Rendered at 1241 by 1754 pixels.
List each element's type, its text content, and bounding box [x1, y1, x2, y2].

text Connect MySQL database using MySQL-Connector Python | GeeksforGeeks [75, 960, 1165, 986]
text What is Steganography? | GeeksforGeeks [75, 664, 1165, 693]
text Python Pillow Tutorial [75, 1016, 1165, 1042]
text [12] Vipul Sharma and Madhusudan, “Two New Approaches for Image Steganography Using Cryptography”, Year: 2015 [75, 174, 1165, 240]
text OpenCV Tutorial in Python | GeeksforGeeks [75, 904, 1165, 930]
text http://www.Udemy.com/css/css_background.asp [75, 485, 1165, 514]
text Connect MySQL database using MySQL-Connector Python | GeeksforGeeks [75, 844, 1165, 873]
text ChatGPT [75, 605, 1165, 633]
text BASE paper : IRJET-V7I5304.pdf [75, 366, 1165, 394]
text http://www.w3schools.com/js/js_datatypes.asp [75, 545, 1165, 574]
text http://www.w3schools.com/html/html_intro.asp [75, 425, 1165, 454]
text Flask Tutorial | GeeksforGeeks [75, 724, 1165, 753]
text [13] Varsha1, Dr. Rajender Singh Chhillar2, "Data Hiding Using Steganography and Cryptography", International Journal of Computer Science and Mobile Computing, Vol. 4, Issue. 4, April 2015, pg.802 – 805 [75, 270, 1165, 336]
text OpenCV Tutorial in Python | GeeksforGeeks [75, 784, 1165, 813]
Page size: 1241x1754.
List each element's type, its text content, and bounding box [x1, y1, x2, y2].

--

◆ PROMPT:
Reproduce all of the material above word for word.

◆ TASK OUTPUT:
Rendered at 1241 by 1754 pixels.
List each element's type, its text content, and bounding box [x1, y1, x2, y2].

text Connect MySQL database using MySQL-Connector Python | GeeksforGeeks [75, 960, 1165, 986]
text What is Steganography? | GeeksforGeeks [75, 664, 1165, 693]
text Python Pillow Tutorial [75, 1016, 1165, 1042]
text [12] Vipul Sharma and Madhusudan, “Two New Approaches for Image Steganography Using Cryptography”, Year: 2015 [75, 174, 1165, 240]
text OpenCV Tutorial in Python | GeeksforGeeks [75, 904, 1165, 930]
text http://www.Udemy.com/css/css_background.asp [75, 485, 1165, 514]
text Connect MySQL database using MySQL-Connector Python | GeeksforGeeks [75, 844, 1165, 873]
text ChatGPT [75, 605, 1165, 633]
text BASE paper : IRJET-V7I5304.pdf [75, 366, 1165, 394]
text http://www.w3schools.com/js/js_datatypes.asp [75, 545, 1165, 574]
text http://www.w3schools.com/html/html_intro.asp [75, 425, 1165, 454]
text Flask Tutorial | GeeksforGeeks [75, 724, 1165, 753]
text [13] Varsha1, Dr. Rajender Singh Chhillar2, "Data Hiding Using Steganography and Cryptography", International Journal of Computer Science and Mobile Computing, Vol. 4, Issue. 4, April 2015, pg.802 – 805 [75, 270, 1165, 336]
text OpenCV Tutorial in Python | GeeksforGeeks [75, 784, 1165, 813]
Page size: 1241x1754.
List each element's type, its text content, and bounding box [x1, y1, x2, y2].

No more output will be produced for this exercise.